O fim da guerra-fria abre caminho para normativos emergentes. Nos anos 1990, o tema do meio ambiente se articula com os direitos humanos no registro do “desenvolvimento sustentável”, que figura na Agenda adotada ao final da Eco-92, e de “dimensão ecológica da dignidade humana”, que orienta a construção de um direito humano a uma vida saudável em demandas relacionadas com a questão ambiental na Corte Europeia de Direitos Humanos. A “proteção ambiental” se justifica, nesse momento, porque a natureza é uma dimensão importante da vida humana. 

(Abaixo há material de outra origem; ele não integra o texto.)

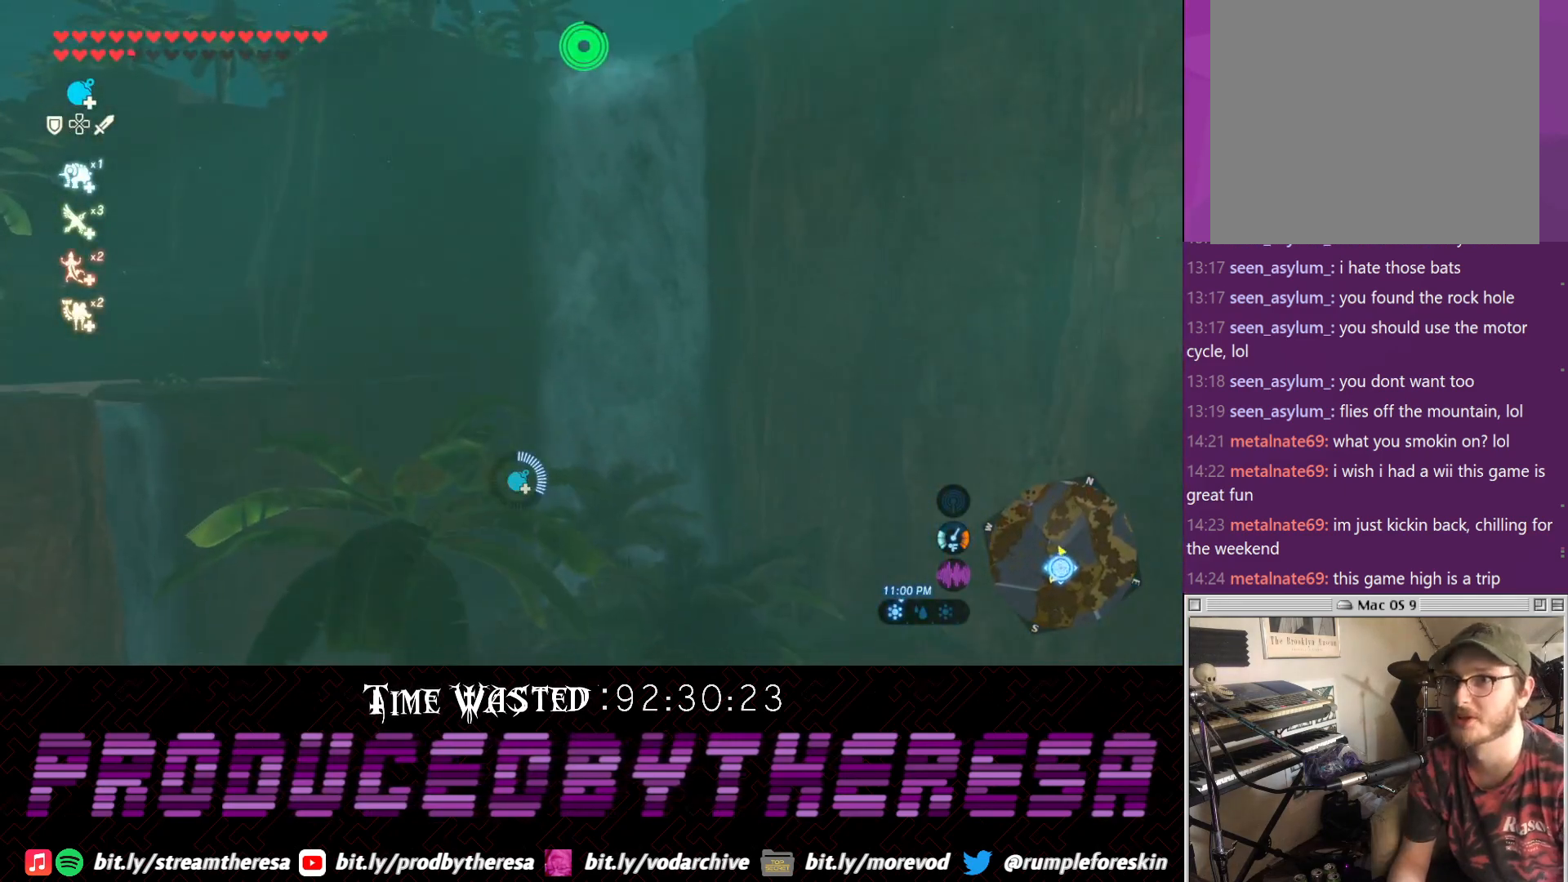
Gameplay with a controller (PlayStation layout); each line is a JSON object with the inputs held at the frame after it. "events" lists button and stick changes between this image and that frame as [ms after this image, input, new state], when the widget could be followed in between.
{"buttons": [], "left_stick": "up", "right_stick": "center", "events": [[117, "TRIANGLE", "down"], [217, "TRIANGLE", "up"], [283, "TRIANGLE", "down"], [483, "TRIANGLE", "up"]]}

Nessa linha, dos anos 2000 em diante, consolida-se gradualmente o entendimento de que o processo de desenvolvimento, tal como vem sendo conduzido, é destrutivo do meio ambiente, a destruição ambiental é uma ameaça à vida humana na terra e essa destruição não deve ser vista como simples externalidade do crescimento econômico. A ideia de “desenvolvimento sustentável” adquire crescente centralidade, torna-se um horizonte para políticas na matéria, sobretudo de instituições internacionais, que preconizam a demarcação de territórios em função de biomas e outras considerações de ordem biológica. 

Ela comunica um esforço de compatibilização da proteção ambiental com o desenvolvimento econômico, do ambientalismo e dos direitos humanos com o capitalismo. Esse esforço ainda compreende a inclusão da pobreza entre os problemas da sustentabilidade e a construção da proteção pela via do patrimônio e da riqueza.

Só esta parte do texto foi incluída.